Sur les conclusions à fin d'annulation :

2. Aux termes de l'article L. 312-2 du code de l'entrée et du séjour des étrangers et du droit d'asile🏛 : " Tout étranger souhaitant entrer en France en vue d'y séjourner pour une durée supérieure à trois mois doit solliciter auprès des autorités diplomatiques et consulaires françaises un visa de long séjour dont la durée de validité ne peut être supérieure à un an. / Ce visa peut autoriser un séjour de plus de trois mois à caractère familial, en qualité de visiteur, d'étudiant, de stagiaire ou au titre d'une activité professionnelle, et plus généralement tout type de séjour d'une durée supérieure à trois mois conférant à son titulaire les droits attachés à une carte de séjour temporaire ou à la carte de séjour pluriannuelle prévue aux articles L. 421-9 à L. 421-11 et L. 421-13 à L. 421-24. ".

3. En l'absence de toute disposition conventionnelle, législative ou réglementaire déterminant les cas où le visa peut être refusé à une personne étrangère désirant se rendre en France, et eu égard à la nature d'une telle décision, les autorités françaises disposent d'un large pouvoir d'appréciation, et peuvent se fonder non seulement sur des motifs tenant à l'ordre public mais sur toute considération d'intérêt général. Il en va, notamment, ainsi des visas sollicités en qualité de " visiteur ".

4. L'accusé de réception du recours administratif préalable obligatoire indique : " En l'absence d'une réponse expresse de la commission dans un délai de deux mois à compter de la date de réception du recours mentionnée ci-dessus, le recours est réputé rejeté pour les mêmes motifs que ceux de la décision contestée (CAA de Nantes, 17 novembre 2020, n°20NT00588⚖️). ". La décision consulaire comporte une case cochée portant la mention " Il existe un risque de détournement de l'objet du visa à des fins de maintien illégal en France après l'expiration de votre visa ou pour mener en France des activités illicites ".

5. Il est constant que Mme A a sollicité un visa pour Aida Arame Sy en vue de permettre son établissement à ses côtés, en exécution du jugement de délégation de puissance paternelle n° 2077 du tribunal d'instance hors classe de Dakar du 16 juillet 2019. Dans ces conditions, et ainsi que le reconnaît le ministre de l'intérieur et des outre-mer en défense, la commission de recours a entaché sa décision d'une erreur de droit en lui opposant l'existence d'un risque de détournement de l'objet du visa à des fins migratoires.

=== Lignes affichées ===
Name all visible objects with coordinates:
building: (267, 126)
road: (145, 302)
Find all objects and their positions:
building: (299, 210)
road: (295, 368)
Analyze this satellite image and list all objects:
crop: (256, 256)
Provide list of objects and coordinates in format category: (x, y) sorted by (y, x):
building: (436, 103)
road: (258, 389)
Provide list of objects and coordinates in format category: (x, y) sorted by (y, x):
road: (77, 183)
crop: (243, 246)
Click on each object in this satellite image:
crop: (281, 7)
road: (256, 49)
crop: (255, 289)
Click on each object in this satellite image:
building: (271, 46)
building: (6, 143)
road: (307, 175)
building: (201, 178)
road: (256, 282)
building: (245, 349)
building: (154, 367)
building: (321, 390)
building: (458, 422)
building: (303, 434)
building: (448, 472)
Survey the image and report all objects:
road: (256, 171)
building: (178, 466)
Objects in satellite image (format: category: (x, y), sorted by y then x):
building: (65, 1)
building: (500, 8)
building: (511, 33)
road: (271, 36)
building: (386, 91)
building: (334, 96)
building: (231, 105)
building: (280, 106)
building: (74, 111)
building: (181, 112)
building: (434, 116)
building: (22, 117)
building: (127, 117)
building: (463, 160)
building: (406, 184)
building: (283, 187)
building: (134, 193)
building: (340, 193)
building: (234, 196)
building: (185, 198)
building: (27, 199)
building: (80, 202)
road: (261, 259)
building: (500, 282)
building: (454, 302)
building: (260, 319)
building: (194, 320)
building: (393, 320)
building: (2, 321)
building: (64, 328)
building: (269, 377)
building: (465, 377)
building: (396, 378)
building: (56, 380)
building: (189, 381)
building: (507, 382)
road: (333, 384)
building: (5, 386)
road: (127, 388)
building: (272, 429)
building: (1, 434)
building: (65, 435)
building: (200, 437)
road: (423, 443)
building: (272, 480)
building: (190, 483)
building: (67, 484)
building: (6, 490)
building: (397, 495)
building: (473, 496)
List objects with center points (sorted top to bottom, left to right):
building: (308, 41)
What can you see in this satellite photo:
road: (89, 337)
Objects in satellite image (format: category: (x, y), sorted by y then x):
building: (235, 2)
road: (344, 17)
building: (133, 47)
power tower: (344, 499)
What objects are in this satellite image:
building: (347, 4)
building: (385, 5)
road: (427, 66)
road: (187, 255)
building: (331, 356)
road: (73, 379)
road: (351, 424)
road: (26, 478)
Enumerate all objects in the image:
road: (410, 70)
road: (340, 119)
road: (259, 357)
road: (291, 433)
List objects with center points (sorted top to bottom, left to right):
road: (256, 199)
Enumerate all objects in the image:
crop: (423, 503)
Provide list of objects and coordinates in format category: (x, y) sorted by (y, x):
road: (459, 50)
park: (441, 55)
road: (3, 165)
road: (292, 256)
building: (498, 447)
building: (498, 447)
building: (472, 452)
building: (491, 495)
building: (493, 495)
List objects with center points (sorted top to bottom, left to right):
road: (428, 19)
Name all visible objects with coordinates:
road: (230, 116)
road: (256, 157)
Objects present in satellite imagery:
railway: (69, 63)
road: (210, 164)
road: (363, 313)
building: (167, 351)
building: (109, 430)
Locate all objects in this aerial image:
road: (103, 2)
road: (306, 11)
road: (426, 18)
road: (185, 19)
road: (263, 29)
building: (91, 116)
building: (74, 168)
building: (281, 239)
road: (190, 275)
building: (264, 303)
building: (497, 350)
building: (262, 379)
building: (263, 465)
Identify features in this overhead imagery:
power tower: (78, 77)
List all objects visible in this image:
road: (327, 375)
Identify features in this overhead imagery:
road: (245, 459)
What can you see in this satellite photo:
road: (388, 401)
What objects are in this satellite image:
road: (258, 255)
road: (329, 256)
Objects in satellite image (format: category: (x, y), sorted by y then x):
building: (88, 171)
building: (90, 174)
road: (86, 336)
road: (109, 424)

=== Consigne ===
Dans le texte cité sur le refus de visa, recopiez tout le passage depuis « 5. Il est constant » jusqu'à « des fins migratoires. ».

=== Réponse ===
5. Il est constant que Mme A a sollicité un visa pour Aida Arame Sy en vue de permettre son établissement à ses côtés, en exécution du jugement de délégation de puissance paternelle n° 2077 du tribunal d'instance hors classe de Dakar du 16 juillet 2019. Dans ces conditions, et ainsi que le reconnaît le ministre de l'intérieur et des outre-mer en défense, la commission de recours a entaché sa décision d'une erreur de droit en lui opposant l'existence d'un risque de détournement de l'objet du visa à des fins migratoires.